■ What you need to do
Reproduce the listing below, beginning with its first line and continuing through the line containing "al 30 de septiembre).", with both of those lines included.

■ Information
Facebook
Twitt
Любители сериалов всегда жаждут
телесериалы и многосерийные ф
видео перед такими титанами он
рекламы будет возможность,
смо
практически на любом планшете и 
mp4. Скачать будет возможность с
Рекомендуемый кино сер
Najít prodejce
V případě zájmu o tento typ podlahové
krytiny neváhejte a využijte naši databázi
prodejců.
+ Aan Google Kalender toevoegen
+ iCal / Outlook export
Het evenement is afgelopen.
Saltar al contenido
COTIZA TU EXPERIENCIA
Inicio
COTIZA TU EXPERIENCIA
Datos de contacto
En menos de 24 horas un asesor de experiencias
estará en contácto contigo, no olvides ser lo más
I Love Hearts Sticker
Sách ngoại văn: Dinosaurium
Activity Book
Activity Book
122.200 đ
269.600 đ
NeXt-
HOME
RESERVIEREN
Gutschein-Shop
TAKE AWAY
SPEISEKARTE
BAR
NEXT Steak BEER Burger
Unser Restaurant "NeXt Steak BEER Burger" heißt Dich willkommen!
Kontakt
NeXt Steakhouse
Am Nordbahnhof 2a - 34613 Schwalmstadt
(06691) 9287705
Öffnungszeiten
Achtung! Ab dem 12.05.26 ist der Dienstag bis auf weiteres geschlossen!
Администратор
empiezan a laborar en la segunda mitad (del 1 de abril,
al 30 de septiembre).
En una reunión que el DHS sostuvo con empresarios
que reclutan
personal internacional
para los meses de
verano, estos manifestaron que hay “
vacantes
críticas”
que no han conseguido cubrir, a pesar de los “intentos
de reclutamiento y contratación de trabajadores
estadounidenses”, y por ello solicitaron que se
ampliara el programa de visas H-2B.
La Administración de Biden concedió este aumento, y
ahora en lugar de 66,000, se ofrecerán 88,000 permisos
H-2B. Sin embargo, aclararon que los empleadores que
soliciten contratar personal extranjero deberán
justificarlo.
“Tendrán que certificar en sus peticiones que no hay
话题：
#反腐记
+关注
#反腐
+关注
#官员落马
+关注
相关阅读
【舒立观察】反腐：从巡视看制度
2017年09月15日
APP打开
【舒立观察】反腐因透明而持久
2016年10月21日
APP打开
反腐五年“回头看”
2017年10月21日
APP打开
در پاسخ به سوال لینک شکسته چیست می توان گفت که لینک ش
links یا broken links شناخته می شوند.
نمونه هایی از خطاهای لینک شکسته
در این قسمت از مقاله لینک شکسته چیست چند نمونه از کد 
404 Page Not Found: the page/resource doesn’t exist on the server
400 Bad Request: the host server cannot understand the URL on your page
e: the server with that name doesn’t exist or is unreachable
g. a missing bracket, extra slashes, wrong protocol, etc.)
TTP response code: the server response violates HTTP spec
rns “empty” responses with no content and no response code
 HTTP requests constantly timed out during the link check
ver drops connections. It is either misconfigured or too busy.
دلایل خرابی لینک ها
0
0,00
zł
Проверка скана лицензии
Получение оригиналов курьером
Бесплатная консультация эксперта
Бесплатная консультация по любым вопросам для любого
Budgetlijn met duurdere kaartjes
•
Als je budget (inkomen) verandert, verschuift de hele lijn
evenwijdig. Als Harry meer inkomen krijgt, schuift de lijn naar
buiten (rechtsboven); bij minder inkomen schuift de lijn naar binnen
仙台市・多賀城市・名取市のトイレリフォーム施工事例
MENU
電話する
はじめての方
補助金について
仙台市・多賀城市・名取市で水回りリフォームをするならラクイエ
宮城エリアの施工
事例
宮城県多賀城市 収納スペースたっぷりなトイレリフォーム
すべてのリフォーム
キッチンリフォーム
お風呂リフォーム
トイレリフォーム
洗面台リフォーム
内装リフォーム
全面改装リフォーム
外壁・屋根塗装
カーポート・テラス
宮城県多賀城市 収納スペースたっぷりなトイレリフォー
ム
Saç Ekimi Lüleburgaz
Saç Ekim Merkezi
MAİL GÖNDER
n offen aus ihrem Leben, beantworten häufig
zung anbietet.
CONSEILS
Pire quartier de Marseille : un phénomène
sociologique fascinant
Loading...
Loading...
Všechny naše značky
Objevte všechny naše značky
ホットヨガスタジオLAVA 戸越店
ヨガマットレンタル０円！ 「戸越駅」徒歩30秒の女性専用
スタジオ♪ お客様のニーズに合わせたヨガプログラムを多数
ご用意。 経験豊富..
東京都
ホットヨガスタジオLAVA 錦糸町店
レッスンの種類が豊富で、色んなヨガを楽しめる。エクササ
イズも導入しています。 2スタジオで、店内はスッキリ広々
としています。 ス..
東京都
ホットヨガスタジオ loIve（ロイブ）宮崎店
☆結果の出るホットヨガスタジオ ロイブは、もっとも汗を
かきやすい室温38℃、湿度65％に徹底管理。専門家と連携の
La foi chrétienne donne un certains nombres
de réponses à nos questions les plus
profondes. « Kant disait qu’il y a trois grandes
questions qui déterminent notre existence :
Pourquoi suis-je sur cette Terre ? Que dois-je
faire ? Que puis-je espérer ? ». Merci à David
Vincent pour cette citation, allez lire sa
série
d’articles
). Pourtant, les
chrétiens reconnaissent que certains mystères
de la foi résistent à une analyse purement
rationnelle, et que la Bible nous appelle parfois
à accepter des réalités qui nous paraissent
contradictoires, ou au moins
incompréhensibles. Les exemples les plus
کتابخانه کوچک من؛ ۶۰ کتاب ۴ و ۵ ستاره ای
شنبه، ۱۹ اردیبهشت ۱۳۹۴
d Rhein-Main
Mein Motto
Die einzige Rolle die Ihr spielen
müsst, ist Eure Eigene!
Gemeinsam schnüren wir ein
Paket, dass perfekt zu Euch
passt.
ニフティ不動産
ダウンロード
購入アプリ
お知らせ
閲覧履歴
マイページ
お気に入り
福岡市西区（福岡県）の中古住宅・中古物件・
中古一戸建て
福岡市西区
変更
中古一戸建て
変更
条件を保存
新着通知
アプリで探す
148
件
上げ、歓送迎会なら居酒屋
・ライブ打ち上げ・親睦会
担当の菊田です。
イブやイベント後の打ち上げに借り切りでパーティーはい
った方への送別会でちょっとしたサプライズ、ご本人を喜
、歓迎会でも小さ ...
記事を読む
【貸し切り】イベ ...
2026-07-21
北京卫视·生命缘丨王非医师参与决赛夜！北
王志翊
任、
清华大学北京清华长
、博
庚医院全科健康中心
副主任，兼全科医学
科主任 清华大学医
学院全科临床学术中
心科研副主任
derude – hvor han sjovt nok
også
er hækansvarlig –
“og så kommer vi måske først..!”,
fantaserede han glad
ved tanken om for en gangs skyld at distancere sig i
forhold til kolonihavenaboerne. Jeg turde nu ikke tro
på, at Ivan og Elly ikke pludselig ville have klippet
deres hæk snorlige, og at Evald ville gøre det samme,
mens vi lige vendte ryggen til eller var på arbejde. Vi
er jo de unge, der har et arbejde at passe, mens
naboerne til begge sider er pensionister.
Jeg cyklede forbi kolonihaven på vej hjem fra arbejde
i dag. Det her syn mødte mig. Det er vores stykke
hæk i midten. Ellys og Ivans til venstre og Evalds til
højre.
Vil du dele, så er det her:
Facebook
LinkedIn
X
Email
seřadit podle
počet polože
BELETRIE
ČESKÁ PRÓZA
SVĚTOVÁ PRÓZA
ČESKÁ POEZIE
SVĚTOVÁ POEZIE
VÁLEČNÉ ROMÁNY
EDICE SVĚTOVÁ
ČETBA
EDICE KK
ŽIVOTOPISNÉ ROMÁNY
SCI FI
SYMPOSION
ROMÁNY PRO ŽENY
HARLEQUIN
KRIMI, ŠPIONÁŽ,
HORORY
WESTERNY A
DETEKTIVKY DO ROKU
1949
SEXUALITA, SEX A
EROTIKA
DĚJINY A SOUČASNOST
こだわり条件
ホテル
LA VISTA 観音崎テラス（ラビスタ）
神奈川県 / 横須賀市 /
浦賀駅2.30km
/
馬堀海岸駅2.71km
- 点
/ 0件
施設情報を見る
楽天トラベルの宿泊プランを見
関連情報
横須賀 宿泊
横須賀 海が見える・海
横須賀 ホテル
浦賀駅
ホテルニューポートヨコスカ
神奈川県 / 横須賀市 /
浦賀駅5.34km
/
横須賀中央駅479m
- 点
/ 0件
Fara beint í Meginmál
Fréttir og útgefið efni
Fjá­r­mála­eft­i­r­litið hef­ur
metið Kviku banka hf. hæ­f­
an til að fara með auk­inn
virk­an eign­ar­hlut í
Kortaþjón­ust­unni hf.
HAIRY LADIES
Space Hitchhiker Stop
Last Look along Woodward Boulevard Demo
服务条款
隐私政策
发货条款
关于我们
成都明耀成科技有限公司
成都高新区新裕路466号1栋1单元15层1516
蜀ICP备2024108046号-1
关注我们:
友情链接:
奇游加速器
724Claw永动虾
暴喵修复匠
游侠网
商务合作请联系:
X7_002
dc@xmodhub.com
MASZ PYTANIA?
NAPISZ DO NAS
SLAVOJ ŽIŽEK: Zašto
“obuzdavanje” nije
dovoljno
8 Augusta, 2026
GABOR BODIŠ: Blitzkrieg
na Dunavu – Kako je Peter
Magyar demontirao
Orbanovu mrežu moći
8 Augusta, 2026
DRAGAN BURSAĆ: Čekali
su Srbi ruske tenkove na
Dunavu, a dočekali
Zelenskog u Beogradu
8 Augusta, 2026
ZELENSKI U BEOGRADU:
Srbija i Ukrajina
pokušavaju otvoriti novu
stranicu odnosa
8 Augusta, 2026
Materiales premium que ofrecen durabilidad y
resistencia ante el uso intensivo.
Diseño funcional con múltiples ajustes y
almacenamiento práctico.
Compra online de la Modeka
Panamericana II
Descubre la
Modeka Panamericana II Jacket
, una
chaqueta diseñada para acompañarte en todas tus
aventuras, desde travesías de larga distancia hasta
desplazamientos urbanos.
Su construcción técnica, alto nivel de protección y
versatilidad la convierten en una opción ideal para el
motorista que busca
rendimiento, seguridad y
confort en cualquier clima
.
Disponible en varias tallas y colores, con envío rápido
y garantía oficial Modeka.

■ Solution to the problem
Facebook
Twitt
Любители сериалов всегда жаждут
телесериалы и многосерийные ф
видео перед такими титанами он
рекламы будет возможность,
смо
практически на любом планшете и 
mp4. Скачать будет возможность с
Рекомендуемый кино сер
Najít prodejce
V případě zájmu o tento typ podlahové
krytiny neváhejte a využijte naši databázi
prodejců.
+ Aan Google Kalender toevoegen
+ iCal / Outlook export
Het evenement is afgelopen.
Saltar al contenido
COTIZA TU EXPERIENCIA
Inicio
COTIZA TU EXPERIENCIA
Datos de contacto
En menos de 24 horas un asesor de experiencias
estará en contácto contigo, no olvides ser lo más
I Love Hearts Sticker
Sách ngoại văn: Dinosaurium
Activity Book
Activity Book
122.200 đ
269.600 đ
NeXt-
HOME
RESERVIEREN
Gutschein-Shop
TAKE AWAY
SPEISEKARTE
BAR
NEXT Steak BEER Burger
Unser Restaurant "NeXt Steak BEER Burger" heißt Dich willkommen!
Kontakt
NeXt Steakhouse
Am Nordbahnhof 2a - 34613 Schwalmstadt
(06691) 9287705
Öffnungszeiten
Achtung! Ab dem 12.05.26 ist der Dienstag bis auf weiteres geschlossen!
Администратор
empiezan a laborar en la segunda mitad (del 1 de abril,
al 30 de septiembre).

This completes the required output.